TASK ITEM >> Copy the data exactly.
··· RECORDED INFORMATION ···
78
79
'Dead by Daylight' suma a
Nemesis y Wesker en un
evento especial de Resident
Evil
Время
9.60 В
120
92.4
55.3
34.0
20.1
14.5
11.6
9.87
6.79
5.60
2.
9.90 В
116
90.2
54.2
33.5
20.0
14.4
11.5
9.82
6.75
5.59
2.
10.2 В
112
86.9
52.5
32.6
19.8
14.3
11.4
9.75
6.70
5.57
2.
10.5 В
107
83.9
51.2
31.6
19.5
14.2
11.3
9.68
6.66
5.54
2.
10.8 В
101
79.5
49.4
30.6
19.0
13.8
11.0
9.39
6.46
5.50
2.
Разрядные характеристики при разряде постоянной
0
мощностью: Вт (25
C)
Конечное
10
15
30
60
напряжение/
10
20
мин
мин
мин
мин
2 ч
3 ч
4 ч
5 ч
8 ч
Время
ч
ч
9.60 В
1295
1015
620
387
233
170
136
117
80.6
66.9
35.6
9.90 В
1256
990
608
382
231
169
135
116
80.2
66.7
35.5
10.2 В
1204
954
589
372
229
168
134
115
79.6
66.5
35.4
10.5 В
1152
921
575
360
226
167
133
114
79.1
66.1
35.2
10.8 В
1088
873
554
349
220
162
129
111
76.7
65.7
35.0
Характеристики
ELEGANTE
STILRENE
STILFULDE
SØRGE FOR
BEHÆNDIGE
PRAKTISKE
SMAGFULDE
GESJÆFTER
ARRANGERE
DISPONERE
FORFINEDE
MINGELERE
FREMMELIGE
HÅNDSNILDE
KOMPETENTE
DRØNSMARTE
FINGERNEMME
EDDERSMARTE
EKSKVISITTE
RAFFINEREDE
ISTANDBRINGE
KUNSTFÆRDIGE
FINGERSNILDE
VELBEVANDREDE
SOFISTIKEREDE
···
RESPONSE AREA >>
78
79
'Dead by Daylight' suma a
Nemesis y Wesker en un
evento especial de Resident
Evil
Время
9.60 В
120
92.4
55.3
34.0
20.1
14.5
11.6
9.87
6.79
5.60
2.
9.90 В
116
90.2
54.2
33.5
20.0
14.4
11.5
9.82
6.75
5.59
2.
10.2 В
112
86.9
52.5
32.6
19.8
14.3
11.4
9.75
6.70
5.57
2.
10.5 В
107
83.9
51.2
31.6
19.5
14.2
11.3
9.68
6.66
5.54
2.
10.8 В
101
79.5
49.4
30.6
19.0
13.8
11.0
9.39
6.46
5.50
2.
Разрядные характеристики при разряде постоянной
0
мощностью: Вт (25
C)
Конечное
10
15
30
60
напряжение/
10
20
мин
мин
мин
мин
2 ч
3 ч
4 ч
5 ч
8 ч
Время
ч
ч
9.60 В
1295
1015
620
387
233
170
136
117
80.6
66.9
35.6
9.90 В
1256
990
608
382
231
169
135
116
80.2
66.7
35.5
10.2 В
1204
954
589
372
229
168
134
115
79.6
66.5
35.4
10.5 В
1152
921
575
360
226
167
133
114
79.1
66.1
35.2
10.8 В
1088
873
554
349
220
162
129
111
76.7
65.7
35.0
Характеристики
ELEGANTE
STILRENE
STILFULDE
SØRGE FOR
BEHÆNDIGE
PRAKTISKE
SMAGFULDE
GESJÆFTER
ARRANGERE
DISPONERE
FORFINEDE
MINGELERE
FREMMELIGE
HÅNDSNILDE
KOMPETENTE
DRØNSMARTE
FINGERNEMME
EDDERSMARTE
EKSKVISITTE
RAFFINEREDE
ISTANDBRINGE
KUNSTFÆRDIGE
FINGERSNILDE
VELBEVANDREDE
SOFISTIKEREDE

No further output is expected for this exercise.